Yes, of course this is going to make the list. It mentions path traversal. But the discussion is more about building security libraries versus secure code. After all, even one of the project maintainers explains the trade-offs of using the ESAPI, with a conclusion to mostly avoid it. Yet a premise of modern security engineering is to create "paved roads" and "guardrails" and other metaphors that mean providing resources for DevOps teams to use rather than just giving them recommendations. This is a chance to talk about what paved roads should look like and whether the ESAPI matches that criteria. Plus, there's a quote that sounds like a fundamental reason why we'll always have insecure code: "[this function] acts differently when a value for a directory is not ‘/’ terminated. I think that’s a bit unintuitive." Any code that can be referred to as unintuitive is likely at best being damned with faint praise and at worst laden with assumptions just waiting to become CVEs. The PDF of the flaw is at https://github.com/ESAPI/esapi-java-legacy/blob/develop/documentation/GHSL-2022-008_The_OWASP_Enterprise_Security_API.pdf Check out the OWASP ESAPI project at https://owasp.org/www-project-enterprise-security-api/

The takeaway here is more about knowing that a software change will be necessary in years to come and enacting a concrete plan to make that change. A quote from the article illustrates this well, "...although the reality of a quantum-computing threat is likely 'years away,' the country needs to prepare now." Now think back to the pace of changes for software to move off MD5, SHA-1, RSA 512 bit keys, TLS 1.0, and similar items that still show up on secure coding checklists.
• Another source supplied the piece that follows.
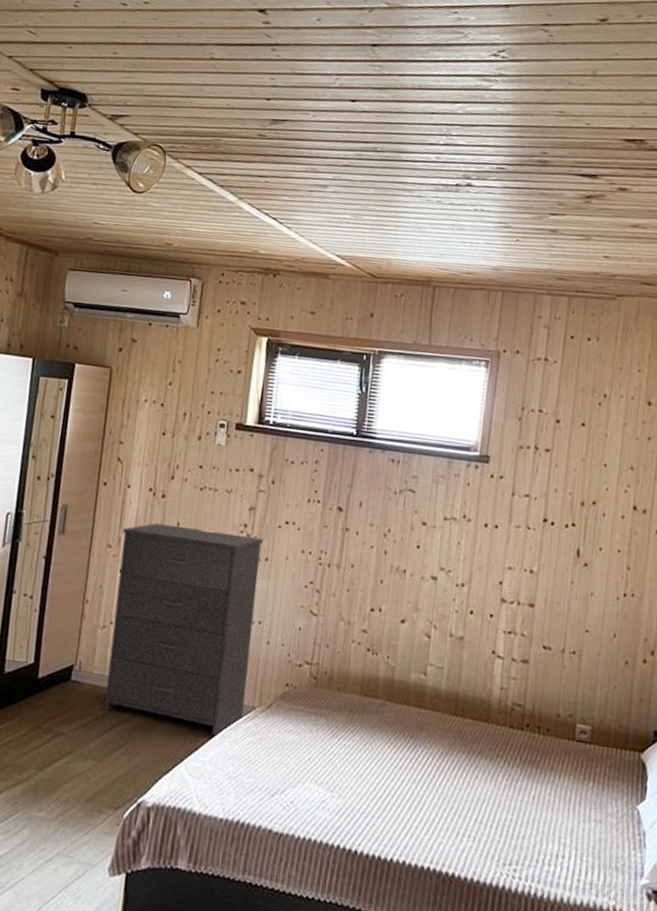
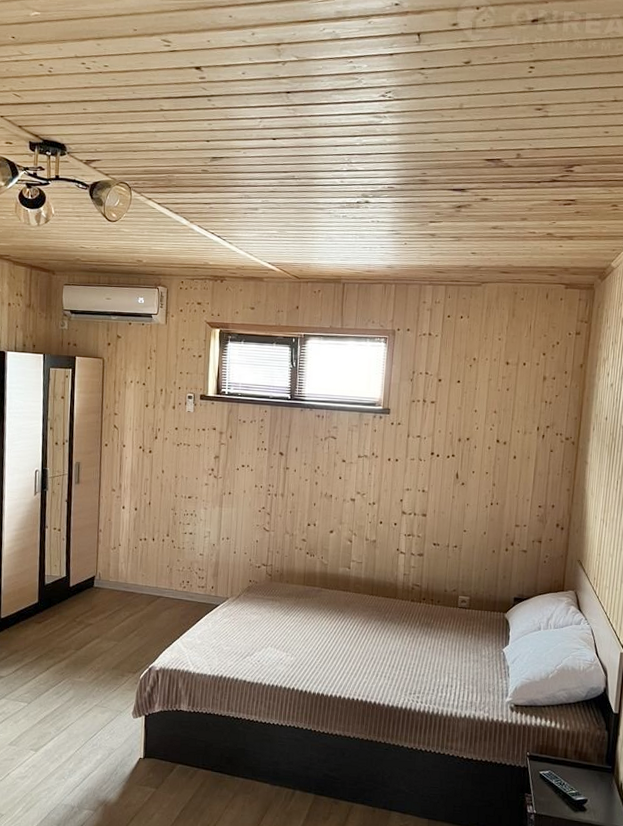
dresser: present [103,523,263,736] -> none [119,471,226,620]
To rephrase Fermat's Last Theorem, "...someone discovered a truly marvelous proof of concept, which this margin is narrow enough to contain." AND. AND. AND. AND. AND. Yep, it's a real bug: https://support.google.com/docs/thread/162510194?hl=en&msgid=162543191

While I don't want to be quite as snarky as the register (at the moment), this article discusses and links to a paper where researchers interviewed 30 smart contract developers - and gave them a task to perform a security-focused code review on a contract with four vulnerabilities in it. The "experienced" developers were able to find the issues 40-60% of the time, while the junior coders had at best 20% chance of finding the issues. Also, there's 2 flow charts, showing how an experienced dev performed the code review, vs how a junior coder did. At the end, the authors cite a few issues with the Solidity contract language and etherium, in that security does not seem to have been strongly considered during their design.

Similar to spectre/meltdown, a vulnerability has been found in Apple Silicon CPUs, in how they attempt to improve performance by speculative loading of data before it's needed. In this vulnerability, name Augury, the situation is slightly worse - whereas Spectre could only access memory related to the program, Augury is able to access any memory in the system

Secure Code Warrior conducted a survey of 1200 developers asking questions around what efforts they take to write secure software, and how much time and priority are given to those efforts. The linked article makes a statement that only 29% of developers know what secure software development is ("active practice of writing code that was free of vulnerabilities"). Knowing what it is vs what's prioritized is one nitpick here, but also does writing secure software possibility mean different things to different roles in an organization?